▶ _Estratto della pagina_
ROMA (29 luglio) - Prima Italo Tanoni e Daniela Melchiorre. Poi Riccardo Villari. Nel giorno forse più concitato della guerra contro il co-fondatore del Pdl, Silvio Berlusconi ha trovato il tempo per ricevere a Palazzo Grazioli un senatore senza partito e due deputati ex-diniani, parcheggiati per ora nel gruppo misto.
Ma l’apparenza non deve ingannare: si tratta di colloqui strettamente connessi alla sua strategia bellica. Berlusconi sta cercando consensi nelle piccole aree grigie tra gli schieramenti. Ha bisogno assoluto di ampliare i consensi parlamentari per tamponare l’emorragia dei finiani (destinati in caso di rottura a formare gruppi autonomi). Così come ha intenzione di combattere con Fini una battaglia deputato per deputato, senatore per senatore, cercando di ridurre al minimo le adesioni al presidente della Camera.
Da un paio di giorni sono partite le telefonate da Palazzo Grazioli a tutti i parlamentari: «In caso di rottura vi schiererete con Berlusconi o con Fini?». E, appena la risposta lascia un margine di incertezza, scatta il pressing. Fini rivendica almeno una trentina di deputati e 14 senatori: Berlusconi dichiara addirittura l’obiettivo di far regredire i finiani sotto la soglia della costituzione di gruppi autonomi sia alla Camera (dove sono necessarie 20 presenze) che al Senato (il limite è di 10).
La battaglia dei numeri, corollario della guerra politica, è funzionale al mantenimento della maggioranza di governo. I margini sono più stretti a Montecitorio: la legge Porcellum ha assegnato a Berlusconi 63 deputati di maggioranza. Poi il Cavaliere ha perso per strada qualche unità. Ma Fini deve comunque superare quota 25-27 per poter affermare un ruolo determinante nella coalizione di governo.
Per ora i finiani negano l’intenzione di lasciare la maggioranza. Ripetono che continueranno a votare la fiducia al governo anche nel caso fossero espulsi dal Pdl. Ma, nonostante le assicurazioni formali, è evidente che dopo la rottura tra Berlusconi e Fini il governo entrerebbe in zona-rischio. L’autonomia del gruppo di Fini avrebbe inevitabili riflessi nell’iter di tutti i provvedimenti (del resto, l’ha avuto anche in tempo di coabitazione nel medesimo gruppo). E presto l’abuso della fiducia verrebbe percepito come un insopportabile atto di ostilità anche dal gruppo finiano.
I consensi marginali che Berlusconi ora cerca, comunque, non sembrano in grado di mettere stabilmente in sicurezza il governo. I numeri diventerebbe comunque incerti. Alla Camera è difficile governare con una decina di voti di vantaggio. Il Parlamento potrebbe diventare per Berlusconi un calvario come lo fu per Prodi nella passata legislatura.

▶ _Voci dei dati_
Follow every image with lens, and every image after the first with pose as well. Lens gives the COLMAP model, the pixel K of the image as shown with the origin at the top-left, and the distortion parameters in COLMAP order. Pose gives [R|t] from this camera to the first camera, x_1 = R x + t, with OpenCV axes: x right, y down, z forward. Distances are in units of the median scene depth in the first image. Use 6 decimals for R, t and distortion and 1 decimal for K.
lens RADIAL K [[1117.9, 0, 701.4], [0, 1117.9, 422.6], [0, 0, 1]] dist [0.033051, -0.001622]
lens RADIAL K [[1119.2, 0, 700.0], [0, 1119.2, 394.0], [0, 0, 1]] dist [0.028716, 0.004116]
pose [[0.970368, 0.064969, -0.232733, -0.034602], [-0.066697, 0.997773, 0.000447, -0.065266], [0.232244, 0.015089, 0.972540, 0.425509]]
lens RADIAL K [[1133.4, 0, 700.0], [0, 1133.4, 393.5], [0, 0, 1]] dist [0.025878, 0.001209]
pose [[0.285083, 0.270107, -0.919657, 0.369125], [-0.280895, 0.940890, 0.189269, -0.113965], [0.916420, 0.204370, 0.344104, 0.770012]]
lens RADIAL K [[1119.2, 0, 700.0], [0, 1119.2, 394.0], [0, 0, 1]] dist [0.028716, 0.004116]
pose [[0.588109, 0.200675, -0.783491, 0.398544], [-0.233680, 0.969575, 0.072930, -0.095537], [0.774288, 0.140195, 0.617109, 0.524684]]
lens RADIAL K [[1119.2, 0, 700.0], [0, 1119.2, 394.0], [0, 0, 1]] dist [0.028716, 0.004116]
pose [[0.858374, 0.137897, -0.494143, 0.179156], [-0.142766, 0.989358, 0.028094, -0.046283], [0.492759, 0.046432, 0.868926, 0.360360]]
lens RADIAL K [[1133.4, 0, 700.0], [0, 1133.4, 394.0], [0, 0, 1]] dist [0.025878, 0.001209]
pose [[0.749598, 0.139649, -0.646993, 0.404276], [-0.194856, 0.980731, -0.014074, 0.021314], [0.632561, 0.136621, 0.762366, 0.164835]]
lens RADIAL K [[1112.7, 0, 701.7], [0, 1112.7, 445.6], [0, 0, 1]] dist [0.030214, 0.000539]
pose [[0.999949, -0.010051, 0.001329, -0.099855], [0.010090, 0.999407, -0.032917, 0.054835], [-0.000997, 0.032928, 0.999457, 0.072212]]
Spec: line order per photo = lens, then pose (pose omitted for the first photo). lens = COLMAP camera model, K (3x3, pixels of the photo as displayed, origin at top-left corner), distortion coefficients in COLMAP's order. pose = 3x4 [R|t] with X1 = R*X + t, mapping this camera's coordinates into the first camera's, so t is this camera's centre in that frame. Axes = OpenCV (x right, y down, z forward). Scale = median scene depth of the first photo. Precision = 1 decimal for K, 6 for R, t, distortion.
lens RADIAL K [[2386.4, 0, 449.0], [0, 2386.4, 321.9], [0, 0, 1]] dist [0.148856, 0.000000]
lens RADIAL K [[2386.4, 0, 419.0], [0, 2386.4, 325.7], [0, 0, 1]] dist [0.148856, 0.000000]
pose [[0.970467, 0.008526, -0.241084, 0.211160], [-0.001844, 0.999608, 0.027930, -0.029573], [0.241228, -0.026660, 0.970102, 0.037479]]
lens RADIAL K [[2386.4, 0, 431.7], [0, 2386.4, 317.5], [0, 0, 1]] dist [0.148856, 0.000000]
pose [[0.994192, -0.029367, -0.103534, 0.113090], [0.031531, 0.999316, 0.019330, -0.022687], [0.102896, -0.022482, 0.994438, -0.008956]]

▶ _Consegna_
Trascrivi senza modifiche il passo dell'articolo su Berlusconi e Fini che inizia dalle parole "I consensi marginali" e si chiude con le parole "nella passata legislatura.".

▶ _Soluzione_
I consensi marginali che Berlusconi ora cerca, comunque, non sembrano in grado di mettere stabilmente in sicurezza il governo. I numeri diventerebbe comunque incerti. Alla Camera è difficile governare con una decina di voti di vantaggio. Il Parlamento potrebbe diventare per Berlusconi un calvario come lo fu per Prodi nella passata legislatura.